The manipulators of Tehran believe they can capitalize on a weak moment in Saudi history to demonstrate their superiority and win pickings in a key center of American Middle East influence.
1. Saudi Arabia is on the brink of a crisis which is best defined as “between kings,” and for the first time in his brief history, lacks a clear line of succession.
Aged 85, King Abdullah is described by informed political circles in the Gulf to be sinking, prey to long lapses into semi-consciousness. The health of his successor, Crown Prince Sultan, another octogenarian, is poor after a long struggle with cancer.
The many thousands of royal princes are locked in a power struggle to determine the next man on the Saudi throne. The Sudairi branch, to which Bandar and his father Crown Prince Sultan belong, is the most aggressive, demanding that both Abdullah and Sultan be forced to abdicate immediately and make way for one of their member.
Interior minister Prince Nayef is their front-runner.
The Sudairis are hawks on national security, traditionally in control of defense, and closest of all the royal branches to Washington. Tehran therefore acted to upset their apple-cart by discrediting one of their most prominent members. But the Iranians are still wary of openly antagonizing these powerful princes in case they do win the throne; so they picked on Prince Bandar, who is out of favor with the reigning monarch and his clique, by the devious stratagem of implicating him in a murder.
2. Tehran has another motive for wanting Bandar out of the way.
In 2006, this accomplished diplomat was the live wire in a mediation maneuver which aimed at bringing Washington, Riyadh and Tehran together for a breakthrough understanding on the burning questions of Iran’s nuclear program, Iraq, Syria, Lebanon and the Palestinians.
Setting dovish princes against the hawks
To this day, Iran’s rulers suspect Bandar, a former Saudi ambassador in Washington, of secretly working against them in this effort and have marked him out for payback.
They also have an eye to the future. Since the king dropped Bandar, the non-Sudairi Prince Muqrin, director of the General Intelligence Service, is the address in Riyadh for important matters. Tehran finds him easy to work with and has singled him out as its man in the Saudi capital. This means that if a non-Sudairi candidate is crowned king, Muqrin will be expected to lobby the future monarch to accommodate Tehran.

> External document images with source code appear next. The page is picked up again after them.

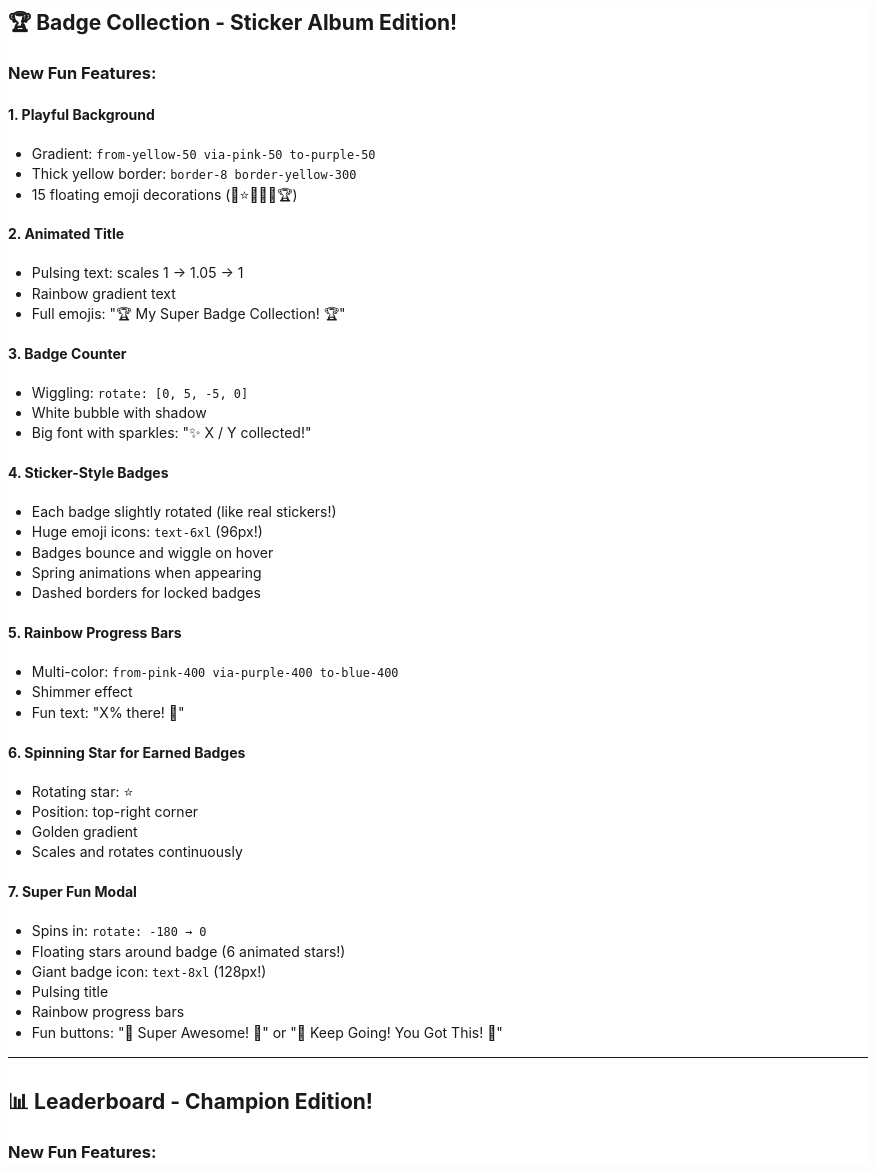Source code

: 
## 🏆 Badge Collection - Sticker Album Edition!

### New Fun Features:

#### 1. **Playful Background**
- Gradient: `from-yellow-50 via-pink-50 to-purple-50`
- Thick yellow border: `border-8 border-yellow-300`
- 15 floating emoji decorations (🌟⭐✨🎨🎯🏆)

#### 2. **Animated Title**
- Pulsing text: scales 1 → 1.05 → 1
- Rainbow gradient text
- Full emojis: "🏆 My Super Badge Collection! 🏆"

#### 3. **Badge Counter**
- Wiggling: `rotate: [0, 5, -5, 0]`
- White bubble with shadow
- Big font with sparkles: "✨ X / Y collected!"

#### 4. **Sticker-Style Badges**
- Each badge slightly rotated (like real stickers!)
- Huge emoji icons: `text-6xl` (96px!)
- Badges bounce and wiggle on hover
- Spring animations when appearing
- Dashed borders for locked badges

#### 5. **Rainbow Progress Bars**
- Multi-color: `from-pink-400 via-purple-400 to-blue-400`
- Shimmer effect
- Fun text: "X% there! 🎯"

#### 6. **Spinning Star for Earned Badges**
- Rotating star: ⭐
- Position: top-right corner
- Golden gradient
- Scales and rotates continuously

#### 7. **Super Fun Modal**
- Spins in: `rotate: -180 → 0`
- Floating stars around badge (6 animated stars!)
- Giant badge icon: `text-8xl` (128px!)
- Pulsing title
- Rainbow progress bars
- Fun buttons: "🎉 Super Awesome! 🎉" or "💪 Keep Going! You Got This! 💪"

---

## 📊 Leaderboard - Champion Edition!

### New Fun Features:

3. Iran’s Riyadh watchers have concluded that the rising generation of Saudi princes (40-50 years old) is far less sensitive to Iran’s nuclear threat to the kingdom than the incumbent rulers. Many of these “youngsters” would opt for a neutral stance in the US-Israel quarrel with Iran over its nuclear aspirations, and move away from the classical Saudi position, endorsed by the US, which urges the development of a domestic nuclear weapons program and/or a foreign nuclear umbrella solicited from Pakistan or perhaps India.
It is this generation of princes, more dovish than the Sudairis, which Tehran would like to cultivate.
4. Another princely faction of interest to Tehran opposes the extreme anti-Syrian policies of King Abdullah – or rather his close advisers, which they see as hindering an understanding between Tehran, Damascus and Washington for a pax Irana in Lebanon.
DEBKA-Net-Weekly‘s Gulf sources comment that if it had been suggested a year ago that Iran would have the temerity to meddle in internal Saudi politics, no one would have taken it seriously.
But in April 2008, having got away with roaring towards its goal of a nuclear bomb and making destructive inroads on Arab lands, the Islamic rulers of Tehran feel they are riding high. Impervious to the sanctions clamped down by the UN and the Untied States, they see no effective punishment awaiting them for punching America in the eye and taking liberties with its key ally in the region Saudi Arabia.